L'ancien président de la région de l'Oriental, Abdelnabi Baïoui, a quant à lui été condamné à douze ans de prison ferme, tandis que son frère, Abderrahim Bayoui, a écopé de neuf ans de réclusion pour des faits liés à la même affaire.
Le tribunal a également condamné l'ancien député Belkacem M. à dix ans de prison ferme pour faux, corruption, facilitation de l'immigration clandestine et participation au trafic de stupéfiants.

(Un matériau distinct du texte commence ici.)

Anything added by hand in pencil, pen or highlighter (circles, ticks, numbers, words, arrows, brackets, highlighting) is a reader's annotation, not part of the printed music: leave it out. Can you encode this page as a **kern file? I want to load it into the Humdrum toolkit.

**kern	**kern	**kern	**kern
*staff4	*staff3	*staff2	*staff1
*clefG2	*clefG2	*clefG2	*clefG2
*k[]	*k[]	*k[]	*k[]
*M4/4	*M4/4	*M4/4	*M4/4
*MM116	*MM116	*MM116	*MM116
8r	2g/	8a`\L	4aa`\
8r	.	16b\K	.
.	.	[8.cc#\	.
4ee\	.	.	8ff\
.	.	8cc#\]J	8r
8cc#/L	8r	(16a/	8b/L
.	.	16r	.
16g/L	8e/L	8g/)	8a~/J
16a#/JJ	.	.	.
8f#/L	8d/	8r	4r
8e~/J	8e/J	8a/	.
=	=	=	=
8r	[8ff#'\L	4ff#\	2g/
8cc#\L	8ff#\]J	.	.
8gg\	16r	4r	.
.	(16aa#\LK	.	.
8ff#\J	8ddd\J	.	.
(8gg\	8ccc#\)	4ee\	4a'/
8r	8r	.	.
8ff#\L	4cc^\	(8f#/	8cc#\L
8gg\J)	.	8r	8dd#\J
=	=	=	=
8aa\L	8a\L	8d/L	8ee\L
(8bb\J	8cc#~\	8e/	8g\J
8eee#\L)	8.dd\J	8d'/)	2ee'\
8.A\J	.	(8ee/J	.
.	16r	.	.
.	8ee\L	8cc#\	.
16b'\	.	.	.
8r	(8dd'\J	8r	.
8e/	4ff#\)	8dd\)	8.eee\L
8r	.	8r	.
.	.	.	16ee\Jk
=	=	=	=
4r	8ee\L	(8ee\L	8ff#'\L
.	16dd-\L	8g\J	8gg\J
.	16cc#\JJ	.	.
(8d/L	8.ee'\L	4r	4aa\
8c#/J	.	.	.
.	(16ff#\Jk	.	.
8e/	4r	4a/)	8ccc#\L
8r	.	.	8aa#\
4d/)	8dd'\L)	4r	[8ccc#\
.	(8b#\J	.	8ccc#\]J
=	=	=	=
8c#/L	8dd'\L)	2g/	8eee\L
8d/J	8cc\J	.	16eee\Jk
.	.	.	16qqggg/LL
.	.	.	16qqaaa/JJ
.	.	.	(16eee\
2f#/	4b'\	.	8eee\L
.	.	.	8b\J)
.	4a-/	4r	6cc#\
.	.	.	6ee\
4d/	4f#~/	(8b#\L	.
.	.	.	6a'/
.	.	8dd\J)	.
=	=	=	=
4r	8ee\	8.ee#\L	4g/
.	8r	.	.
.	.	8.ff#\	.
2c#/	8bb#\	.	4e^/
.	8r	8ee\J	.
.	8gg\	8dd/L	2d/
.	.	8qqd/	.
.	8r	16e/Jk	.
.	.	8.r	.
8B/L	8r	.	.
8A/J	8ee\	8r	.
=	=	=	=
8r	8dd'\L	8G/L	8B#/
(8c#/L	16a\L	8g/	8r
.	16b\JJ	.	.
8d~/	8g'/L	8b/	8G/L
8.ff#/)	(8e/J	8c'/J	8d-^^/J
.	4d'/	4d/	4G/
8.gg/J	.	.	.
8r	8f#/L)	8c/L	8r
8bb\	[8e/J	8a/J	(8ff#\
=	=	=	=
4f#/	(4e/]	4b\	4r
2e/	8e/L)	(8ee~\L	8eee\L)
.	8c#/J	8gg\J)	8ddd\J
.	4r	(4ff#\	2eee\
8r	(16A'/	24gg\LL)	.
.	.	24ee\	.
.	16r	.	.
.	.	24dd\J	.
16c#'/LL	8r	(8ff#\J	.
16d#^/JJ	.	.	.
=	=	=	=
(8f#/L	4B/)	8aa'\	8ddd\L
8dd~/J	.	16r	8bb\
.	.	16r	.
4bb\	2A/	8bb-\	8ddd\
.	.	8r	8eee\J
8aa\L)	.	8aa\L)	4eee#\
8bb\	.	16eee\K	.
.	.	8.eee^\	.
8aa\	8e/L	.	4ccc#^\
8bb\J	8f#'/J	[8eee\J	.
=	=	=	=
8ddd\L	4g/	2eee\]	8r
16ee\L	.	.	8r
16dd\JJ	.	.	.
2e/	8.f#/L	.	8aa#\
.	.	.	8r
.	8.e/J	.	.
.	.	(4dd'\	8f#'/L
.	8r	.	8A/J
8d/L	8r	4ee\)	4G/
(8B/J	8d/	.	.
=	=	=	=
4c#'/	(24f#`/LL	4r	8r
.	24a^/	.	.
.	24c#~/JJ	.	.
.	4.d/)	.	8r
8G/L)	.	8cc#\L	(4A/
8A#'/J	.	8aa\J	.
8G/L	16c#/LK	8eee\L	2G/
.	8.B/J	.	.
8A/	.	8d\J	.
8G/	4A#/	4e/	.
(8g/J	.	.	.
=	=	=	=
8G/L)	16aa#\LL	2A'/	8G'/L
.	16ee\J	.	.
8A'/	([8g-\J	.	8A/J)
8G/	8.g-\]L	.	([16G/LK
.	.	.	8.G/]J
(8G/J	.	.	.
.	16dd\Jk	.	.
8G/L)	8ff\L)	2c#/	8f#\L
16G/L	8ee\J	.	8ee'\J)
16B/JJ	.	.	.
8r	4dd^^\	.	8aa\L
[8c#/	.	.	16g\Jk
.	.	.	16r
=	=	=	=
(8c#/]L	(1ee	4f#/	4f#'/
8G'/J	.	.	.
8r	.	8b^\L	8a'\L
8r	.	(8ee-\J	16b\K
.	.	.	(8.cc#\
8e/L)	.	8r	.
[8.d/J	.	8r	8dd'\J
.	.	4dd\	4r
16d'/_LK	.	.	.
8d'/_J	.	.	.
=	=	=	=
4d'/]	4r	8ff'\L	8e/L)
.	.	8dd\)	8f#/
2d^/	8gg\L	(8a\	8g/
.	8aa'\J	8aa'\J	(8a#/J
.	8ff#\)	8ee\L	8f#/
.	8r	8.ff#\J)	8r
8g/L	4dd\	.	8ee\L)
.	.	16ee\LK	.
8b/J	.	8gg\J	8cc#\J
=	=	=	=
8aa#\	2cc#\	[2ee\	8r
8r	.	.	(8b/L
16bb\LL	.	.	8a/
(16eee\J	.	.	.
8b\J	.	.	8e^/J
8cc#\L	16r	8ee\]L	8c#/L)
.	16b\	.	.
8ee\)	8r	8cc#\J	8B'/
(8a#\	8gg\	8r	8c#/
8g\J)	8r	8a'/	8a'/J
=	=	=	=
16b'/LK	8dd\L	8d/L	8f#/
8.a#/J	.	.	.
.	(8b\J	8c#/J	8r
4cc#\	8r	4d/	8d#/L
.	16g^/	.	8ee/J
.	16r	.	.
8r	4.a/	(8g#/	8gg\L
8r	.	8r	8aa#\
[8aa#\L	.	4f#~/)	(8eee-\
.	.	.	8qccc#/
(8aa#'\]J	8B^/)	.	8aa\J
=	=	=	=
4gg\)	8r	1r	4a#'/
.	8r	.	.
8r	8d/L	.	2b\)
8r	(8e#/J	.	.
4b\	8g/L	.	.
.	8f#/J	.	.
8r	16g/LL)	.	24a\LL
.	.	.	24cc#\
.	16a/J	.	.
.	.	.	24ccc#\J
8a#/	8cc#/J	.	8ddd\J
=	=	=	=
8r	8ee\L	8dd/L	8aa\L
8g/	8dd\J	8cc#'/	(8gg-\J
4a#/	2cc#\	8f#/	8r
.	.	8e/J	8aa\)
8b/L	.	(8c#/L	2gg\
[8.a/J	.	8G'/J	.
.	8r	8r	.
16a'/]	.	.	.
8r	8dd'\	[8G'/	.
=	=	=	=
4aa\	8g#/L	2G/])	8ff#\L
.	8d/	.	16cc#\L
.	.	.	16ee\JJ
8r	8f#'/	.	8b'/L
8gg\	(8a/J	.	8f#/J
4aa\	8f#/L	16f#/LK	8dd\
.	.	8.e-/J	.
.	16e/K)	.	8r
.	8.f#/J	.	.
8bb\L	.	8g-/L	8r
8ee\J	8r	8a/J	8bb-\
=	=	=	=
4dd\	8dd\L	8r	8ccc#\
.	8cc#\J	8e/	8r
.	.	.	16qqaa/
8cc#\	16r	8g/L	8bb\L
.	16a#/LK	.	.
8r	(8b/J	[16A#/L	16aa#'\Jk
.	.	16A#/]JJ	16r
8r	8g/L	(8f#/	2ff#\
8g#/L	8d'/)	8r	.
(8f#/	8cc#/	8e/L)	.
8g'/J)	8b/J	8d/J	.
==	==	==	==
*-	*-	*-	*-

L'affaire remonte à décembre 2023, lorsque les autorités marocaines ont lancé une vaste opération ayant conduit à l'arrestation de 28 personnes, parmi lesquelles d'anciens parlementaires, des hommes d'affaires, des fonctionnaires et des membres des forces de sécurité. Le dossier avait suscité un vif intérêt en raison du rang des personnalités impliquées.
Au cours du procès, neuf accusés ont été entendus par le tribunal, tandis que d'autres, dont Abdelnabi Baïoui, ont choisi de garder le silence. Malgré les dénégations de Saïd Naciri, qui a constamment clamé son innocence, le tribunal a estimé que les éléments du dossier étaient suffisants pour établir sa responsabilité pénale, ainsi que celle des autres prévenus.